#### Prompt
Copy the rows from the first line up to and including the line with "The value at 19 is 15.1. True or false?", swapping "True or false" for "Yes or no" and keeping everything else the same.

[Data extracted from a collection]
+ + +
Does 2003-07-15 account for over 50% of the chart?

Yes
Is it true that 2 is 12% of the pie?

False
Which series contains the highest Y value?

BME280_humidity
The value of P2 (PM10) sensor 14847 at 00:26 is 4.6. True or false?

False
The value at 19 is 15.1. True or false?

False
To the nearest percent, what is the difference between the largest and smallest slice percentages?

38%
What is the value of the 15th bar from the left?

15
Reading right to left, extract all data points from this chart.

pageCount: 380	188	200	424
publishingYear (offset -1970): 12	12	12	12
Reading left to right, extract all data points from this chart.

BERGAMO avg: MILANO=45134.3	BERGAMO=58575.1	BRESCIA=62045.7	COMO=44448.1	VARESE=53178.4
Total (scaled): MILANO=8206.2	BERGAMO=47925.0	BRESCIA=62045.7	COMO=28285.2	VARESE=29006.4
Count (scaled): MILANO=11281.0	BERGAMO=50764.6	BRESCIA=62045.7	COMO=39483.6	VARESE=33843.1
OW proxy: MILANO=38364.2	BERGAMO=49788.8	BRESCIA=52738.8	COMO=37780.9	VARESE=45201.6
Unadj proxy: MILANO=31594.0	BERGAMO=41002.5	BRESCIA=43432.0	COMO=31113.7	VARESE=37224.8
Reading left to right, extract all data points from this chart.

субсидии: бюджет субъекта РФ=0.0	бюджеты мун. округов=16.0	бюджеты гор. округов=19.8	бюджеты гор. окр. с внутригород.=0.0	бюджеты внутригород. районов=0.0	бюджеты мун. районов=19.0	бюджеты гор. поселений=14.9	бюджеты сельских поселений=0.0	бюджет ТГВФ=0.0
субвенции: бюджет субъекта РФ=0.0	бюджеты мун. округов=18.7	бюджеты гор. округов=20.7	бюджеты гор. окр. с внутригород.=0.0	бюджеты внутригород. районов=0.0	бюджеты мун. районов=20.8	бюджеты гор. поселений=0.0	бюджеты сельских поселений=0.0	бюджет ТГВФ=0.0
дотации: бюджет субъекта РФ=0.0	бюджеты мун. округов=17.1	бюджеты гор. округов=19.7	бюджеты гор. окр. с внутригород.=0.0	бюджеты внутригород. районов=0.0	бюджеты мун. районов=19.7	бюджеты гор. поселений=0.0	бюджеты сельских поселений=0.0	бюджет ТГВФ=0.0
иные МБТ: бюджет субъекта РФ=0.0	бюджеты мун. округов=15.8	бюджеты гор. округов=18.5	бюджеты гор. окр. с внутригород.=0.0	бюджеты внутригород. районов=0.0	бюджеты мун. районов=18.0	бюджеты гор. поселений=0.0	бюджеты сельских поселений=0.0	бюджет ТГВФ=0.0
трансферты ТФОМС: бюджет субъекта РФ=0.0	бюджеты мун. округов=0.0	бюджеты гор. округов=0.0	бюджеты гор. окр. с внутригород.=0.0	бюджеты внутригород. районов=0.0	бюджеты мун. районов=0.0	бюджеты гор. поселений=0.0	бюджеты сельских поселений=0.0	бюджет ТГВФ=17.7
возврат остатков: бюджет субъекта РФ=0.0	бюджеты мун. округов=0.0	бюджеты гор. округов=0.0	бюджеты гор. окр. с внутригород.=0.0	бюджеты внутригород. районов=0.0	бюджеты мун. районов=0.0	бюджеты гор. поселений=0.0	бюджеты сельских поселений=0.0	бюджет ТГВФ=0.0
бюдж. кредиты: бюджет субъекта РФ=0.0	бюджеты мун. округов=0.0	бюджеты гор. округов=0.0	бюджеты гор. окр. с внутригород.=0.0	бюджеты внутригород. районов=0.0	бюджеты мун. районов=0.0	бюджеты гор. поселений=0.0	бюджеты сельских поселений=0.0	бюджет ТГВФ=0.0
+ + +
#### Exercise solution
Does 2003-07-15 account for over 50% of the chart?

Yes
Is it true that 2 is 12% of the pie?

False
Which series contains the highest Y value?

BME280_humidity
The value of P2 (PM10) sensor 14847 at 00:26 is 4.6. Yes or no?

False
The value at 19 is 15.1. Yes or no?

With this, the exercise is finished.